The National Loaf was instituted by the government from 1942 onwards as part of the home front effort during World War II. At the outbreak of war in September 1939, Britain, with a population of around 50 million, was importing 70% of its entire grain requirement.

The bulk of that imported grain was wheat shipped from Canada across the North Atlantic. Though the ships travelled in protected convoys, they were vulnerable to attack and sinking by German submarines.

Government planners calculated that it would require thirty ships a year to import the quarter of a ton per year needed to permit every citizen a wholly inadequate daily bread ration of ½ oz (25 gm)!

And that was wheat for bread alone. (It didn’t include the wheat required for other food products) But shipping on such a grand scale cost money and resources that could be used elsewhere in the war effort therefore the less shipping space required for wheat would mean more space available for war materials.

But although numerous other food stuffs had been rationed since January 1940, the British government did not want to ration wheat or bread for if it could possibly be avoided. The daily bread then, as now, was not just a basic commodity it was the staff of life.

It fell therefore to the Ministry of Food to reduce the amount of imported wheat for bread in order to make the most of what did arrive, whilst continuing to keep bread freely available and ensuring that the population was receiving optimal nutrition value from their food.

In the spring of 1942 the solution they arrived at was to make the wheat they did import go further by the creation of a ‘National Flour’ to create a ‘National Loaf’

To cope with the reductions in the amount of wheat imported, more flour had to be extracted . It also had added calcium to prevent rickets. The loaf was dense with a dirty grey colour and was unpopular with a population used to white bread. It quickly gained the nickname ‘Hitlers secret weapon’. Unfortunately many people did not find its greyish colour appealing

Since white flour is generally around 70% extraction the higher 85% extraction rate would yield an extra 15 kg of flour from that wheat. And the population would have a nourishing wholemeal loaf with a high vitamin B content.

But although the initial extraction rate was 85% it varied over the years. After a short period during which the extraction rate for National Flour was raised to 90% it was in 1944 subsequently reduced to 85% and remained so until August 1950, when it became 81%.

This rate of extraction referred to flour as produced by the mills from the grist supplied. For issue it was usually mixed with a proportion (up to 20%) of imported white flour of lower extraction so that National Flour as delivered was comparable with 82-85% extraction flour.

White flour was still being produced and imported during this period, but it could only be obtained by food manufacturers for items such as biscuits, cakes or for mixing in small quantities into 85% extraction flour to make National Flour. Today, on average we eat less fibre than recommended.

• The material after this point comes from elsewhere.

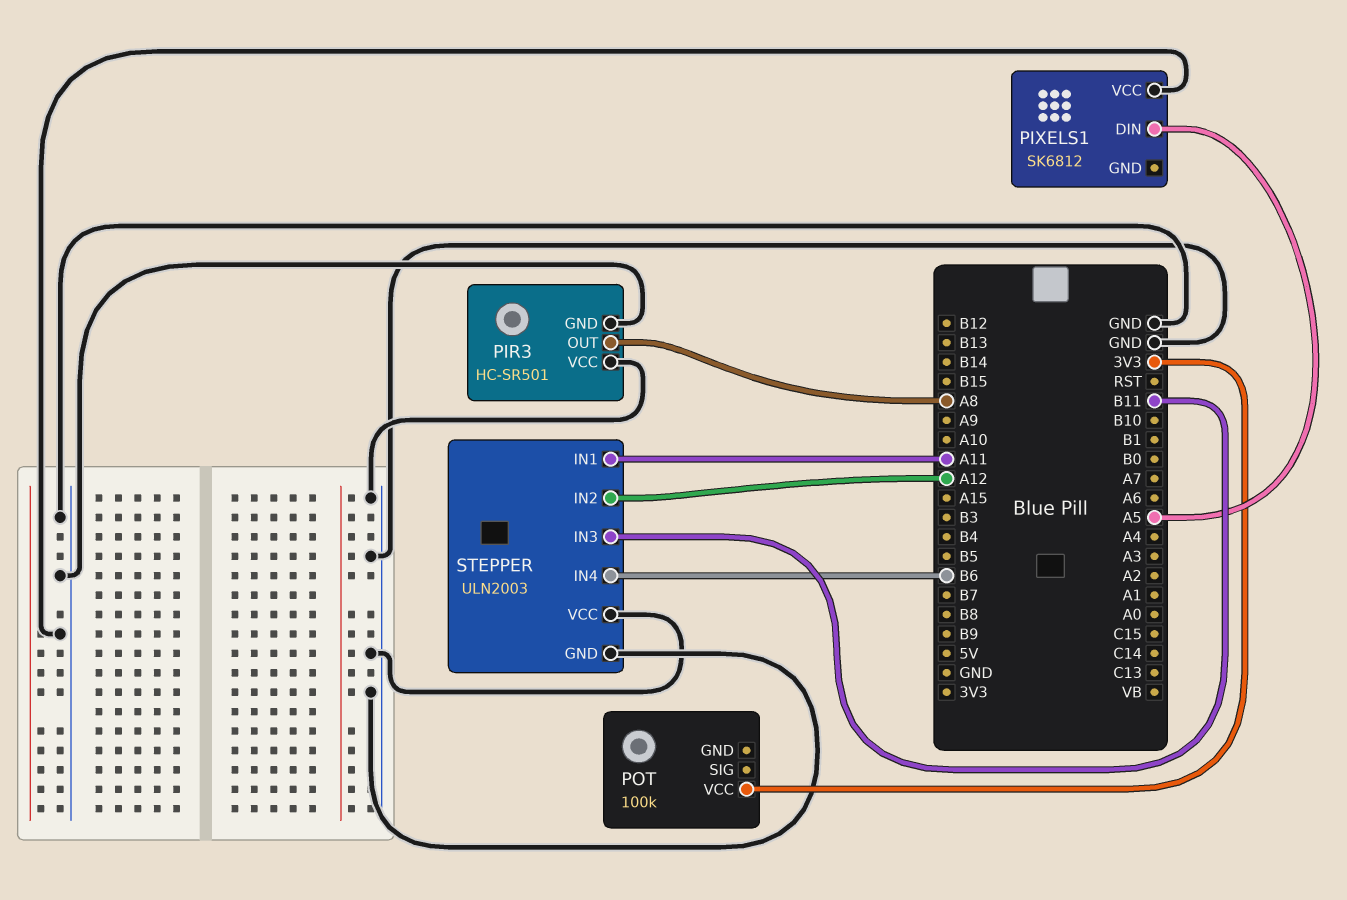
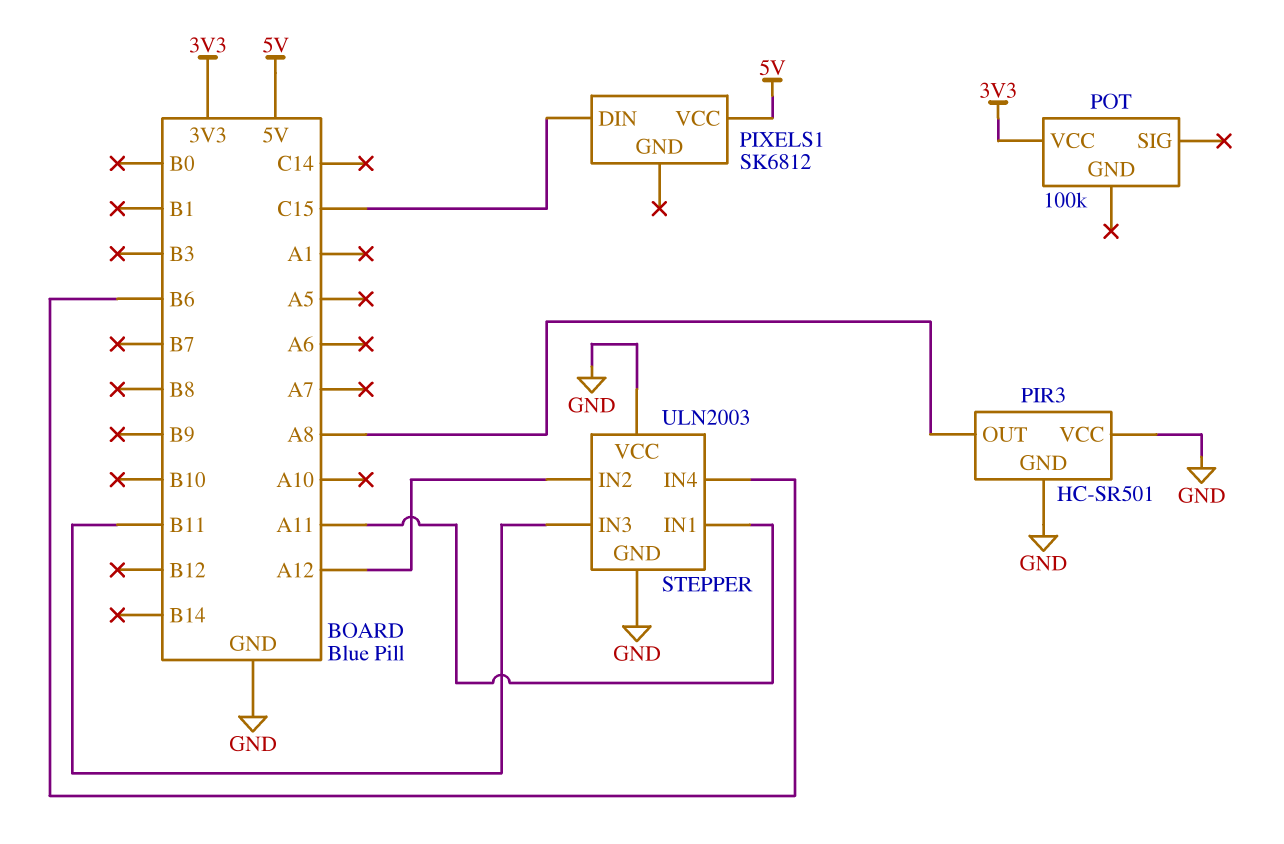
PIXELS1 pin DIN: A5 -> C15
PIXELS1 pin VCC: GND -> 5V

But a diet high in fibre has many health benefits. It may help prevent heart disease, diabetes, weight gain and some cancers, and can also improve digestive health.

Bakers were banned from making any other type of bread except the national loaf. The Federation of Bakers was formed, to assist in organising the wartime production and distribution of bread. Sliced bread was also banned as it was seen as a waste of energy.

A government wartime rhyme was:

“Pat-a-loaf, pat-a-loaf
Baker’s Man
Bake me some Wheatmeal
As fast as you can:
It builds up my health
And its taste is good,
I find that I like
Eating just what I should.

National Loaf recipe:

(Yields: 10 loaves)
Potato Flour – 1740 gm
Salt Sea Fine – 140 gm
Tap Water – 4740 ml
Vitamin C – 6 gm
Wholemeal flour – 5220 gm
Yeast – 210 gm

Mix all ingredients in spiral mixer for 3-5 min
Place dough in lightly oiled container, let rest for 45 minutes
Knock back and let rest for another 45 min
Scale at 1kg, first shape (round)
Rest 10-15 min, then second shape
Place bread in oiled baking tins, prove for 45-60 min at 28-32c
Bake at 208 c top 204 c bottom, with 5 second steam. Open vent after 25 min, bake for a further 25 minutes
Remove from tins immediately and cool on a rack.

The National Loaf was finally abolished in October 1956.